The demijohn looks like it will work just fine for winemaking if you don't mind taking the trouble to sanitize it really really good. Personally I would get a bucket fermenter for primary and use those to rack my wine into for secondary but that's just me.


----------



## Runningwolf (Oct 2, 2012)

I prefer the plastic pail myself. a demijon would be too hard to clean.


----------



## JohnT (Oct 2, 2012)

Definitely use a pail for primary.....


1) During primary fermentation - logorythmic phase - The fermentation is so violent, that a demijohn will "froth up". If you use an airlock, it will clog up and the stopper will end up getting pushed out (as pressure builds) resulting in a "wine eruption". The only way to combat this is to only fill the demijohn 2/3 full. 

2) It is MUCH easier to clean a pail then it is to clean a DJ.

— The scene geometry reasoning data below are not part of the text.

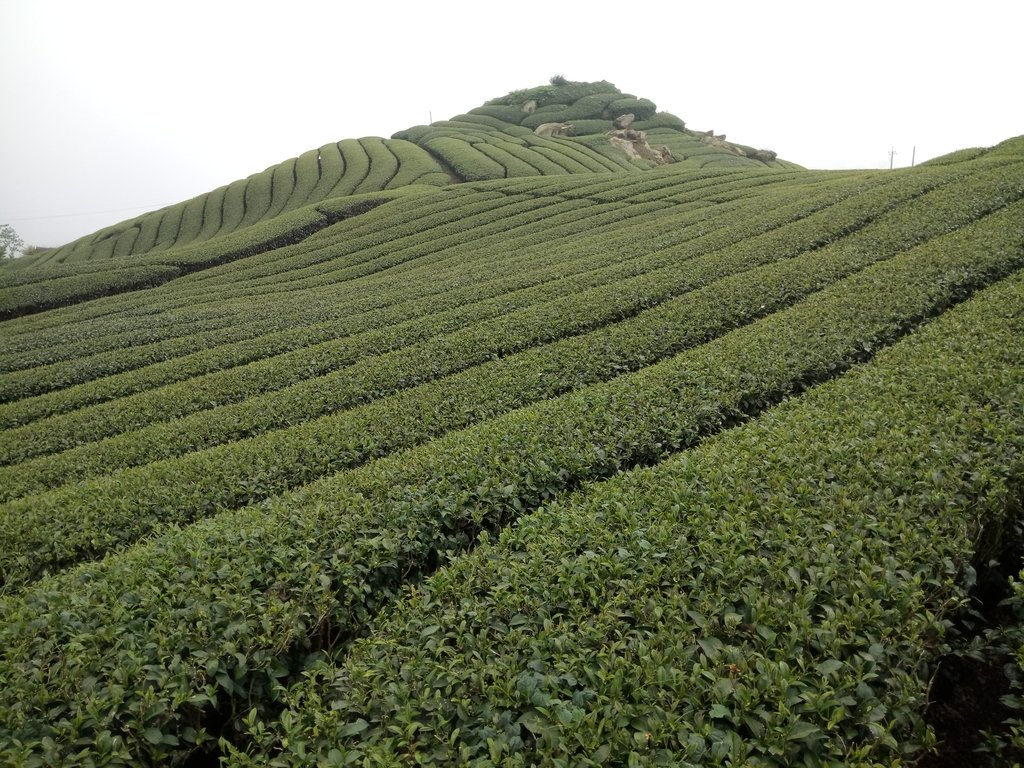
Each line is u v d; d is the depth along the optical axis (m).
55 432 19.42
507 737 4.98
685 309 20.22
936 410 9.52
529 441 11.12
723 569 6.52
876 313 15.81
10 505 12.98
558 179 63.03
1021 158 32.72
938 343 12.87
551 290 27.73
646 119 115.38
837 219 27.77
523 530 8.09
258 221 78.75
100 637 6.61
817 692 4.97
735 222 35.44
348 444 14.02
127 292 47.59
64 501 12.84
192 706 6.11
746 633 5.68
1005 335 12.36
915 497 7.29
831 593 5.98
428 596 7.02
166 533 9.76
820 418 10.14
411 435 14.40
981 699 6.58
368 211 62.72
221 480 12.94
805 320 16.41
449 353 20.53
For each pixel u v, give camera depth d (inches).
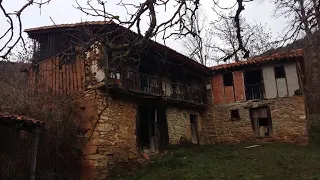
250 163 422.6
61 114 374.6
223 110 670.5
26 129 304.8
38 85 442.3
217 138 665.6
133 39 116.6
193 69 636.7
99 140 393.7
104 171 392.8
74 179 370.0
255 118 637.3
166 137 545.3
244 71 653.3
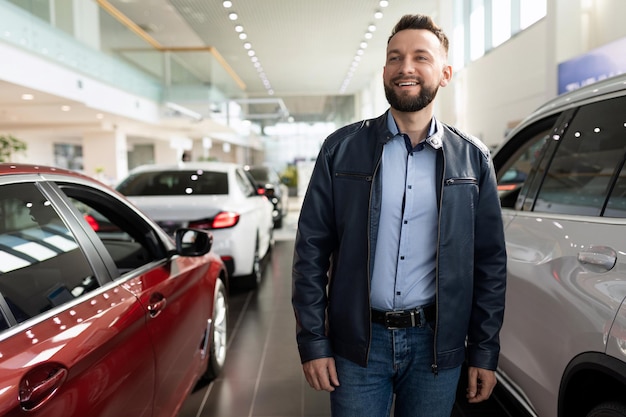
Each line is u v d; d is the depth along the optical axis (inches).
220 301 128.2
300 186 791.1
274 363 136.7
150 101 680.4
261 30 553.9
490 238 55.8
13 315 49.7
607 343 57.9
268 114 895.1
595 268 63.6
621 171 68.3
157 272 85.6
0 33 352.2
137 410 66.6
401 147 53.9
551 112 93.2
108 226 159.8
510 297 86.5
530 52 407.8
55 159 968.9
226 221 183.3
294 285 55.1
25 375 44.1
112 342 60.2
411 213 53.2
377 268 53.9
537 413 79.8
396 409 59.8
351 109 1160.2
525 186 94.3
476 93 535.5
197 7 468.4
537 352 76.9
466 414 106.3
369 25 534.9
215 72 730.8
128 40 612.7
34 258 57.6
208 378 124.5
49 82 419.2
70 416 49.2
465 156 54.2
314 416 107.5
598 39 305.9
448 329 53.2
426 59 51.4
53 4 430.3
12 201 57.8
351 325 53.6
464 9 564.1
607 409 58.7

3) During lag phase, yeast benefits from oxygen while it is attempting to create a biomass. You will limit this by using a DJ as a primary fermentor.

johnT.


----------



## Rocky (Oct 2, 2012)

I agree with the above three posts. I have one demijohn and I use it only for bulk aging and oaking wines. They are very hard to clean and to move so I have mine on a home made dolly. I have also heard that they are more fragile than a carboy but I have no experience to back that up.


----------



## JohnT (Oct 2, 2012)

At one point I had over 40 DJs. Yup, over 40. They are more fragile then carboys. I have had several DJs break on me, but never had a broken carboy. 

Of course, this might have more to do with the fact that a DJ is bigger, heavier, and more difficult to move around carefully. 

One good piece of advise... I notice that you purchased the DJ that has a "faux wicker" type bucket. In future, try to get the buckets that are solid (and do not have any holes in them). From experience, when a DJ breaks, the basket can hold all of the broken glass PLUS 2 carboys of contents. 

I have had several batches of "dropped bottle" wine (LOL).


----------